STATED TASK 1: Reproduce word for word the passage of the S3000 camera review from "The colours are" up to and including "getting sharp results.".
STATED TASK 2: According to the S3000 camera review, what does the 'smile timer' do?
STATED TASK 3: Extend the S3000 camera review with new text picking up after its final sentence.

The picture quality itself is alright, but only just. Considering the S3000 is a budget camera, the lens is quite sharp, but it's the processing that's the problem, as it so often is with small sensors. Even at ISO 80, finer textures, like grass or brickwork, begin to get smoothed over as the camera tries to decide what's noise and what's detail. You won't notice this in ordinary-sized prints, but you will if you blow them up to A4 size or larger.
The colours are good, but the S3000 tends to overexpose when shooting into the light. Also, the autofocus system doesn't always work well with objects close to the camera -- you need to switch to the centre-spot focus mode to be sure of getting sharp results.
Nikon's 'smart portrait' options are technically interesting, but don't necessarily make people shots any easier to achieve. The 'smile timer' only fires the shutter when your subject smiles, and the 'blink-proof' feature tells you if your subject's eyes were closed when the shutter fired. You might wonder whether it isn't simpler to just take a picture in the normal way, check it quickly on the LCD display and shoot it again if you need to. These features are okay when they work, but also add an extra layer of complication.

PROVIDED MATERIAL:
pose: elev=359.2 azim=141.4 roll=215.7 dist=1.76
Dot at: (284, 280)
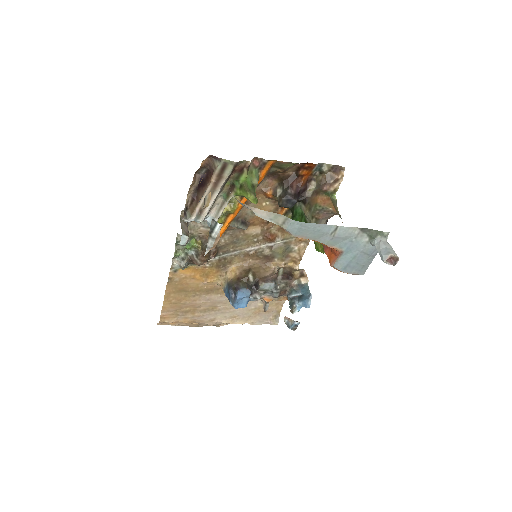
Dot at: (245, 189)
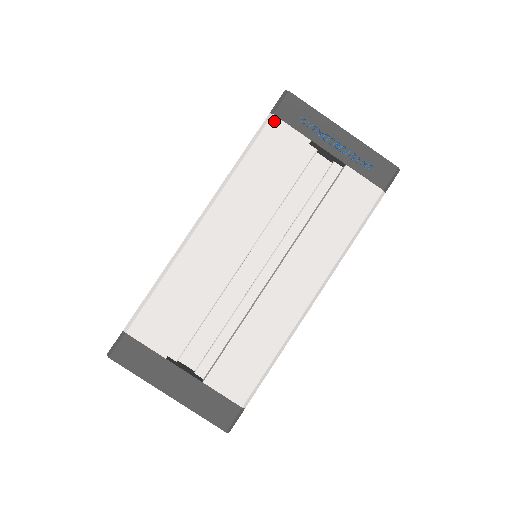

ANSWER 1:
The colours are good, but the S3000 tends to overexpose when shooting into the light. Also, the autofocus system doesn't always work well with objects close to the camera -- you need to switch to the centre-spot focus mode to be sure of getting sharp results.

ANSWER 2: It fires the shutter only when the subject smiles.

ANSWER 3:
The same applies to the focus-tracking feature, which can follow a subject around the frame, but can take a moment or two to lock on initially. It can also lose contact if your subject turns or moves too quickly. You only get electronic 'vibration reduction' with this camera, too -- not optical stabilisation.
The Nikon Coolpix S3000 is a good little camera for the money. It's small, smart and practical, and the 4x wide-angle zoom is handy. But, technically, it's so similar to what's gone before that it's hard to get excited about. If your current camera's a few years old, it's worth a look, but, if you only bought one last year or the year before, the S3000 has nothing new to offer.